Título: Porta do Congresso vira uma 'feira' por causa de protestos
Autor: Rocha , Janes
Fonte: Valor Econômico, 01/07/2008, Internacional, p. A10
A nova cara do movimento em torno do aumento de impostos sobre as exportações de grãos na Argentina é mais parecida a uma feira. Depois de cem dias de greves e tensão, com caminhões e tratores atravessados nas estradas no interior das Províncias e panelaços nos centros urbanos, as manifestações pró e contra a medida foram transferidas para a porta do edifício do Congresso Nacional, no centro de Buenos Aires.
Foi depois que a presidenta Cristina Fernández de Kirchner decidiu enviar a polêmica Resolução 125 para aprovação do Congresso Nacional.
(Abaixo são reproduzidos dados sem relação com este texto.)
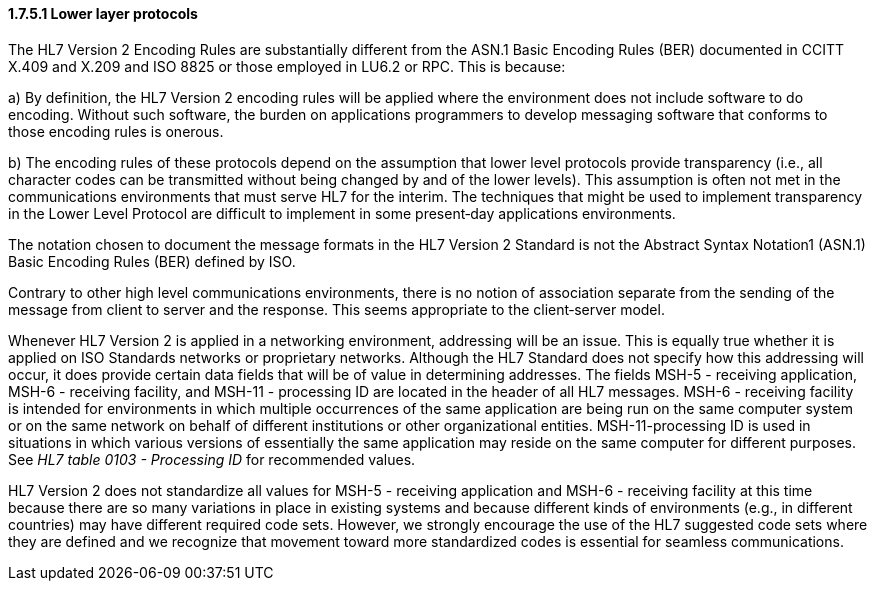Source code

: ==== 1.7.5.1 Lower layer protocols

The HL7 Version 2 Encoding Rules are substantially different from the ASN.1 Basic Encoding Rules (BER) documented in CCITT X.409 and X.209 and ISO 8825 or those employed in LU6.2 or RPC. This is because:

{empty}a) By definition, the HL7 Version 2 encoding rules will be applied where the environment does not include software to do encoding. Without such software, the burden on applications programmers to develop messaging software that conforms to those encoding rules is onerous.

{empty}b) The encoding rules of these protocols depend on the assumption that lower level protocols provide transparency (i.e., all character codes can be transmitted without being changed by and of the lower levels). This assumption is often not met in the communications environments that must serve HL7 for the interim. The techniques that might be used to implement transparency in the Lower Level Protocol are difficult to implement in some present‑day applications environments.

The notation chosen to document the message formats in the HL7 Version 2 Standard is not the Abstract Syntax Notation1 (ASN.1) Basic Encoding Rules (BER) defined by ISO.

Contrary to other high level communications environments, there is no notion of association separate from the sending of the message from client to server and the response. This seems appropriate to the client‑server model.

Whenever HL7 Version 2 is applied in a networking environment, addressing will be an issue. This is equally true whether it is applied on ISO Standards networks or proprietary networks. Although the HL7 Standard does not specify how this addressing will occur, it does provide certain data fields that will be of value in determining addresses. The fields MSH-5 - receiving application, MSH-6 - receiving facility, and MSH-11 - processing ID are located in the header of all HL7 messages. MSH-6 - receiving facility is intended for environments in which multiple occurrences of the same application are being run on the same computer system or on the same network on behalf of different institutions or other organizational entities. MSH-11-processing ID is used in situations in which various versions of essentially the same application may reside on the same computer for different purposes. See _HL7 table 0103 - Processing ID_ for recommended values.

HL7 Version 2 does not standardize all values for MSH-5 - receiving application and MSH-6 - receiving facility at this time because there are so many variations in place in existing systems and because different kinds of environments (e.g., in different countries) may have different required code sets. However, we strongly encourage the use of the HL7 suggested code sets where they are defined and we recognize that movement toward more standardized codes is essential for seamless communications.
Assinada pelo ex-ministro da Economia Martín Lousteau em 11 de março, a resolução alterou o sistema de tributos sobre as exportações de soja, milho e girassol, aumentando as alíquotas e tornando-as móveis de acordo com a evolução dos preços internacionais dos grãos - quanto mais sobem os preços, maiores são as alíquotas. A medida foi rejeitada pelos agricultores, gerando a maior crise política dos últimos cinco anos no país.
Há uma semana, grupos ligados aos ruralistas e aos movimentos sociais que apóiam o governo e defendem a medida, ocupam as três praças (Lorea, Mariano Moreno e a Plaza del Congreso) que dividem a área em frente ao edifício que abriga o Legislativo argentino, para marcar posição e pressionar os deputados. Ali montaram ao todo sete barracas (cinco das organizações que apóiam o governo e duas dos ruralistas). Também instalaram um enorme boi inflável azul, apelidado de "Alfredito", em homenagem ao líder do movimento ruralista contra as retenções na Província de Entre Ríos, Alfredo de Angelis.
Atraídos pela agitação e pela presença de equipes e carros de todas as principais emissoras de TVs e rádios do país, turistas e curiosos se misturam aos manifestantes que fazem plantão dia e noite no local, em esquema de revezamento. Ontem à tarde, Raul Castells, um conhecido "piquetero" dos tempos da crise de 2002, dirigente do Movimento Independente de Aposentados e Desempregados (MIJD na sigla em espanhol) dava uma entrevista à TV criticando o governo.
Às barracas dos manifestantes diretamente interessados no assunto, se somaram, este fim de semana, outras duas que pegam "carona" na concentração na área. São os grupos da Igreja Evangélica e de um movimento de defesa dos direitos dos indígenas. "Queremos de volta nossas terras", dizia Gabino Zambrano, líder indígena, em uma entrevista à TV.
"Queremos informar melhor as pessoas sobre a nossa posição", disse ao Valor Florencia Villar, 19 anos, estudante de Sociologia na Universidade de Buenos Aires. Militante da Cámpora, Florencia distribuía panfletos chamando para as palestras organizadas na barraca da organização. Mais empolgado, Federico Gonzalez, um jovem de 23 anos, estudante de Ciência Política na Universidade de Moreno, explicava sua presença na barraca do grupo JP Evita, a mais bem localizada em frente ao Congresso: "Essa é parte da nossa batalha em defesa de um modelo de país". Cámpora e JP Evita são duas das maiores e mais radicais organizações de apoio ao governo do casal Kirchner.
Na barraca dos ruralistas, a mais distante da porta do Congresso, o presidente Luis Inácio Lula da Silva inspirava os manifestantes. Um recorte de uma matéria publicada no jornal "Clarín", falando do programa de incentivo ao setor rural brasileiro, no valor de R$ 50 bilhões, estava à exposição na entrada de uma das duas barracas. "Nunca houve nada parecido na Argentina", dizia Helio Martinez militante pró-agricultores.
O governo quer aprovar a resolução no Congresso sem nenhuma alteração, enquanto os ruralistas pedem que se reduzam as alíquotas. Embora o governo tenha ampla maioria nas duas Casas, a vitória não é certa. Em uma pesquisa feita pelo jornal "Clarín", de 156 deputados (num total de 257), 91 afirmaram que vão votar contra o projeto do governo, 55 se disseram a favor e 10 afirmaram que ainda não haviam tomado uma decisão a respeito.